Rails 3 Form Helpers: UTF8 and other hidden fields

Question

The view:

<%= form_for :blog_post do |f| %>
  <ul>
    <li>
      <%=  f.label :title %>
      <%= f.text_field :title, :type => 'text', :id => 'title', :size => '', :limit => '255' %>
    </li>

  </ul>
<% end %>

<!DOCTYPE html> 
    <html> 
    <head> 
      <title>LevihackwithCom</title> 

      <script src="/javascripts/prototype.js?1285902540" type="text/javascript"></script> 
    <script src="/javascripts/effects.js?1285902540" type="text/javascript"></script> 
    <script src="/javascripts/dragdrop.js?1285902540" type="text/javascript"></script> 
    <script src="/javascripts/controls.js?1285902540" type="text/javascript"></script> 
    <script src="/javascripts/rails.js?1285902540" type="text/javascript"></script> 
    <script src="/javascripts/application.js?1285902540" type="text/javascript"></script> 
      <meta name="csrf-param" content="authenticity_token"/> 
    <meta name="csrf-token" content="UnhGSHHanJHfgJYhnksqJ1bfq3W+QEU2GJqLAMs2DmI="/> 
    </head> 
    <body> 

    <form accept-charset="UTF-8" action="/blog_post/new" method="post"><div style="margin:0;padding:0;display:inline"><input name="utf8" type="hidden" value="&#x2713;" /><input name="authenticity_token" type="hidden" value="UnhGSHHanJHfgJYhnksqJ1bfq3W+QEU2GJqLAMs2DmI=" /></div> 
      <ul> 
        <li> 
          <label for="blog_post_title">Title</label> 
          <input id="title" limit="255" name="blog_post[title]" size="" type="text" /> 
        </li> 
      </ul> 
    </form> 

    </body> 
    </html> 

I'm messing around with form helpers. The above code shows my view file as well as the HTML it generates. What is with the terrible div full of inline CSS stuffed with hidden fields I didn't explicitly ask for? What settings cause these fields to be generated? Is there a way for me to remove the inline CSS?

Answer 1

These fields are generated in rails forms for robustness:

utf8=✓

The utf8 hidden field ensures that the form values are submitted as UTF8. It does this by ensuring that at least one UTF8 character in the form gets submitted. Most browsers respect the document's encoding and treat the form values the same, but there's one browser that has a problem. Hence, utf8 gets a checkmark.

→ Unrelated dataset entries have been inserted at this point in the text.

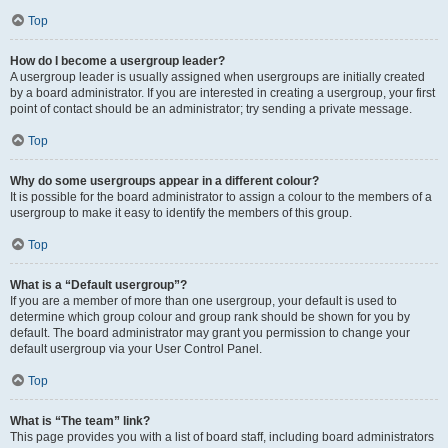
Top
How do I become a usergroup leader?
A usergroup leader is usually assigned when usergroups are initially created
by a board administrator. If you are interested in creating a usergroup, your first
point of contact should be an administrator; try sending a private message.
Top
Why do some usergroups appear in a different colour?
It is possible for the board administrator to assign a colour to the members of a
usergroup to make it easy to identify the members of this group.
Top
What is a “Default usergroup”?
If you are a member of more than one usergroup, your default is used to
determine which group colour and group rank should be shown for you by
default. The board administrator may grant you permission to change your
default usergroup via your User Control Panel.
Top
What is “The team” link?
This page provides you with a list of board staff, including board administrators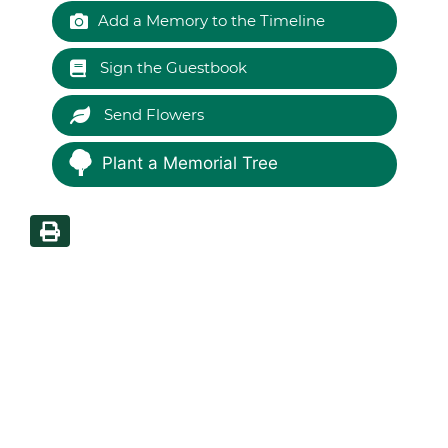
Add a Memory to the Timeline
Sign the Guestbook
Send Flowers
Plant a Memorial Tree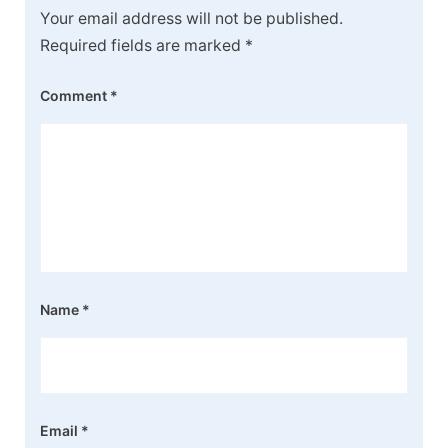
Your email address will not be published.
Required fields are marked
*
Comment
*
Name
*
Email
*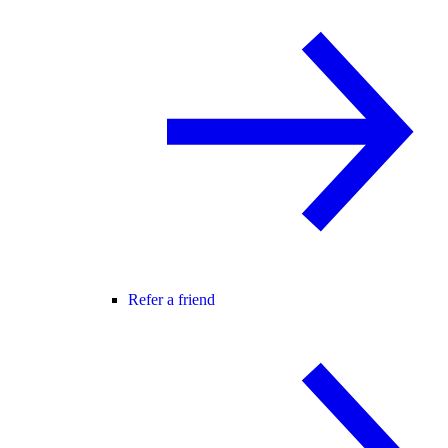
Refer a friend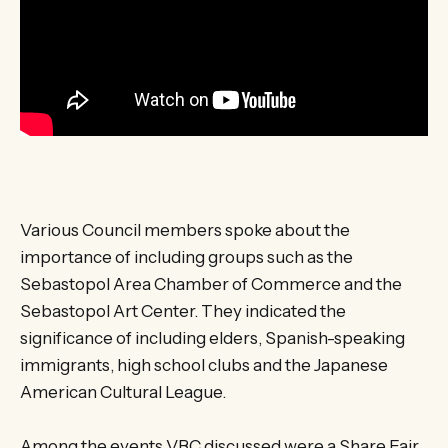
Various Council members spoke about the
importance of including groups such as the
Sebastopol Area Chamber of Commerce and the
Sebastopol Art Center. They indicated the
significance of including elders, Spanish-speaking
immigrants, high school clubs and the Japanese
American Cultural League.
Among the events VBC discussed were a Share Fair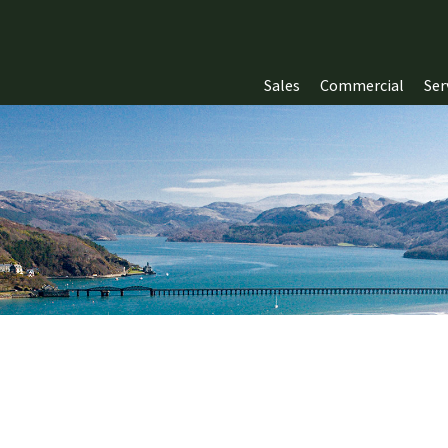
Sales
Commercial
Ser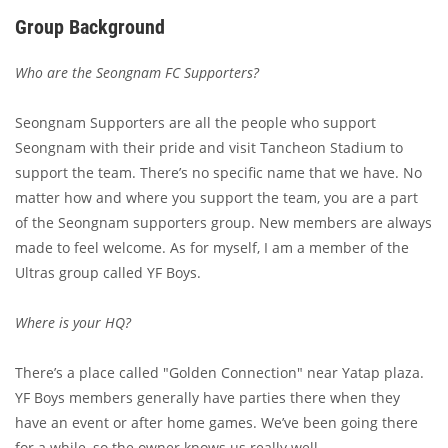
Group Background
Who are the Seongnam FC Supporters?
Seongnam Supporters are all the people who support
Seongnam with their pride and visit Tancheon Stadium to
support the team. There’s no specific name that we have. No
matter how and where you support the team, you are a part
of the Seongnam supporters group. New members are always
made to feel welcome. As for myself, I am a member of the
Ultras group called YF Boys.
Where is your HQ?
There’s a place called "Golden Connection" near Yatap plaza.
YF Boys members generally have parties there when they
have an event or after home games. We’ve been going there
for a while, so the owner knows us really well.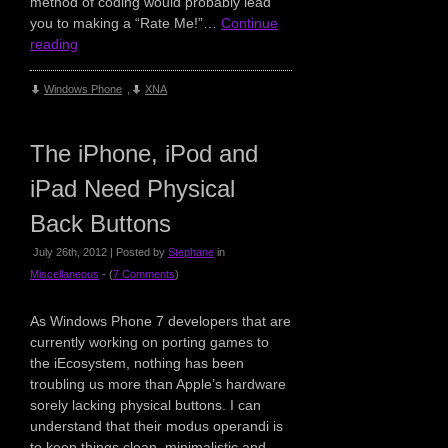
method of coding would probably lead
you to making a “Rate Me!”…
Continue
reading
Windows Phone
,
XNA
The iPhone, iPod and
iPad Need Physical
Back Buttons
July 26th, 2012 | Posted by
Stephane
in
Miscellaneous
- (
7 Comments
)
As Windows Phone 7 developers that are
currently working on porting games to
the iEcosystem, nothing has been
troubling us more than Apple’s hardware
sorely lacking physical buttons. I can
understand that their modus operandi is
to keep things clean, minimalistic and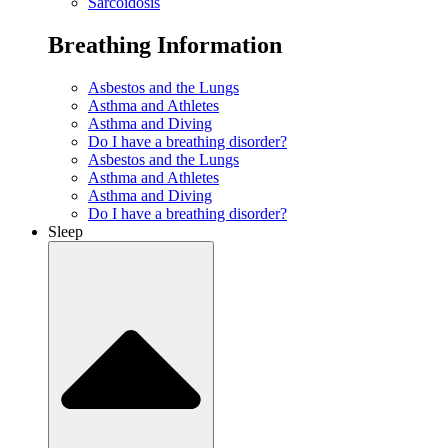
Sarcoidosis
Breathing Information
Asbestos and the Lungs
Asthma and Athletes
Asthma and Diving
Do I have a breathing disorder?
Asbestos and the Lungs
Asthma and Athletes
Asthma and Diving
Do I have a breathing disorder?
Sleep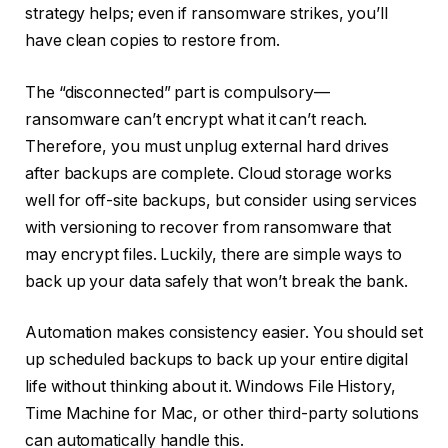
strategy helps; even if ransomware strikes, you’ll
have clean copies to restore from.
The “disconnected” part is compulsory—
ransomware can’t encrypt what it can’t reach.
Therefore, you must unplug external hard drives
after backups are complete. Cloud storage works
well for off-site backups, but consider using services
with versioning to recover from ransomware that
may encrypt files. Luckily, there are simple ways to
back up your data safely that won’t break the bank.
Automation makes consistency easier. You should set
up scheduled backups to back up your entire digital
life without thinking about it. Windows File History,
Time Machine for Mac, or other third-party solutions
can automatically handle this.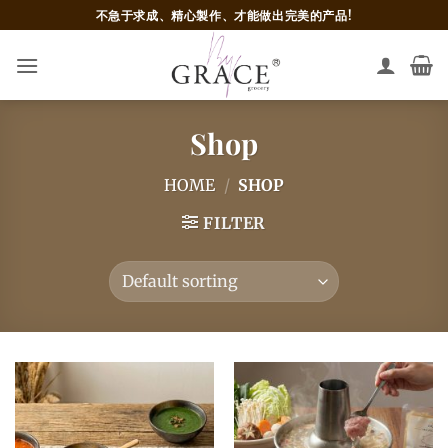
Skip
不急于求成、精心製作、才能做出完美的产品!
to
content
Shop
HOME
/
SHOP
FILTER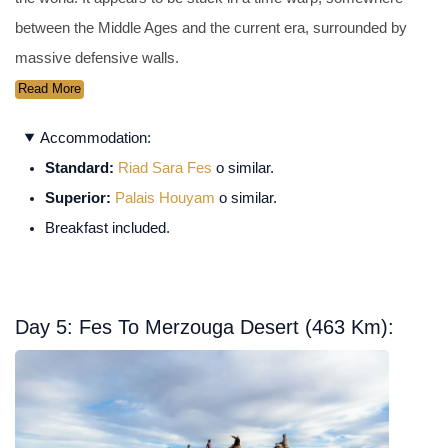
between the Middle Ages and the current era, surrounded by
massive defensive walls.
Read More
Accommodation:
Standard:
Riad Sara Fes
o similar.
Superior:
Palais Houyam
o similar.
Breakfast included.
Day 5: Fes To Merzouga Desert (463 Km):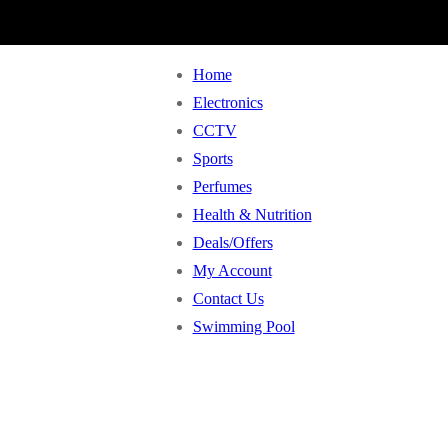
Home
Electronics
CCTV
Sports
Perfumes
Health & Nutrition
Deals/Offers
My Account
Contact Us
Swimming Pool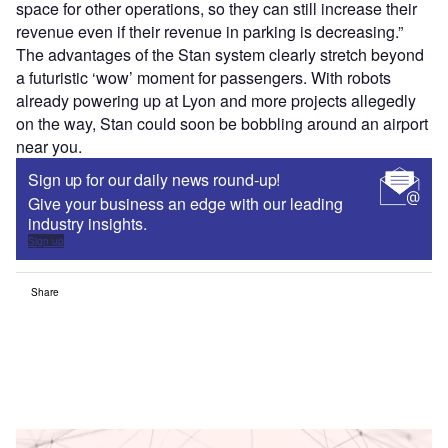
space for other operations, so they can still increase their
revenue even if their revenue in parking is decreasing.”
The advantages of the Stan system clearly stretch beyond
a futuristic ‘wow’ moment for passengers. With robots
already powering up at Lyon and more projects allegedly
on the way, Stan could soon be bobbling around an airport
near you.
Sign up for our daily news round-up!
Give your business an edge with our leading
industry insights.
Sign up
Share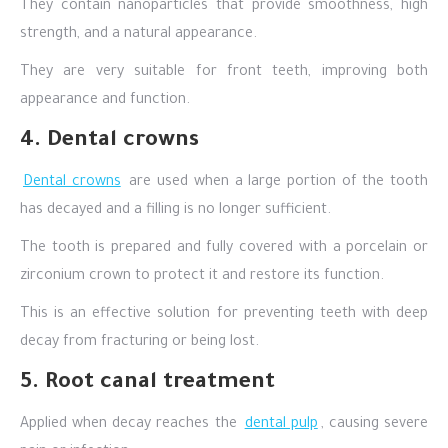
They contain nanoparticles that provide smoothness, high
strength, and a natural appearance.
They are very suitable for front teeth, improving both
appearance and function.
4. Dental crowns
Dental crowns
are used when a large portion of the tooth
has decayed and a filling is no longer sufficient.
The tooth is prepared and fully covered with a porcelain or
zirconium crown to protect it and restore its function.
This is an effective solution for preventing teeth with deep
decay from fracturing or being lost.
5. Root canal treatment
Applied when decay reaches the
dental pulp
, causing severe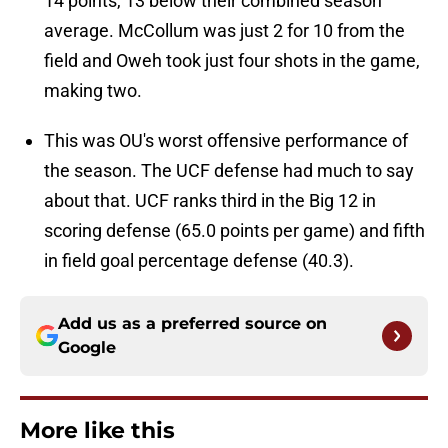
14 points, 13 below their combined season
average. McCollum was just 2 for 10 from the
field and Oweh took just four shots in the game,
making two.
This was OU's worst offensive performance of
the season. The UCF defense had much to say
about that. UCF ranks third in the Big 12 in
scoring defense (65.0 points per game) and fifth
in field goal percentage defense (40.3).
Add us as a preferred source on
Google
More like this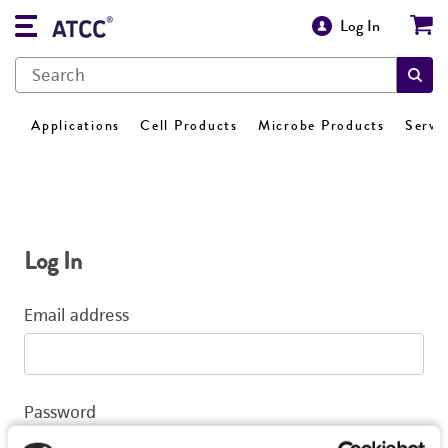
Log In
Applications
Cell Products
Microbe Products
Servi
Log In
Email address
Password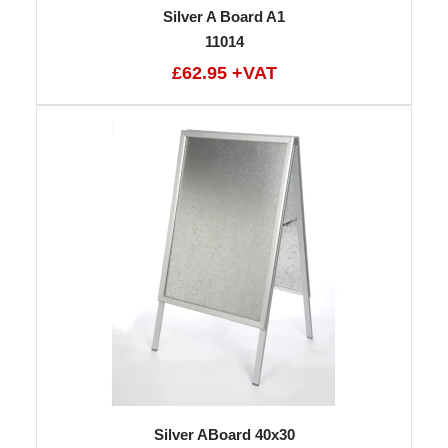
Silver A Board A1
11014
£62.95 +VAT
Silver ABoard 40x30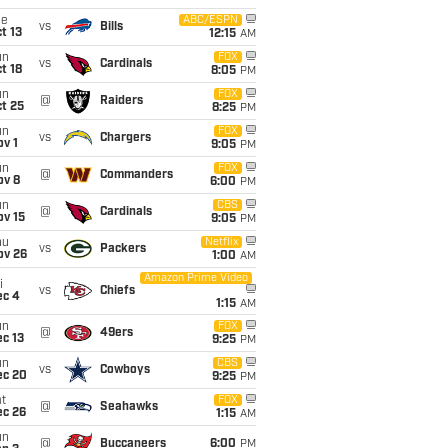
ue
ABC/ESPN
vs
Bills
t 13
12:15
AM
un
FOX
vs
Cardinals
t 18
8:05
PM
un
FOX
@
Raiders
t 25
8:25
PM
un
FOX
vs
Chargers
v 1
9:05
PM
un
FOX
@
Commanders
ov 8
6:00
PM
un
CBS
@
Cardinals
ov 15
9:05
PM
hu
Netflix
vs
Packers
ov 26
1:00
AM
Amazon Prime Video
i
vs
Chiefs
ec 4
1:15
AM
un
FOX
@
49ers
c 13
9:25
PM
un
CBS
vs
Cowboys
ec 20
9:25
PM
t
FOX
@
Seahawks
ec 26
1:15
AM
un
@
Buccaneers
6:00
PM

The authenticity_token is there to prevent cross-site request forgery.

Similar hidden fields get generated for checkboxes. Since unchecked checkboxes don't get submitted to the server, a hidden field ensures that a "0" (false) value gets submitted: this is helpful when you have an array of checkboxes.

These fields get wrapped in a div with inline styles to ensure that they don't break the layout. You could poke around in the form helper source code and override this, but I wouldn't recommend it: it's minimally intrusive, and it's there for a reason.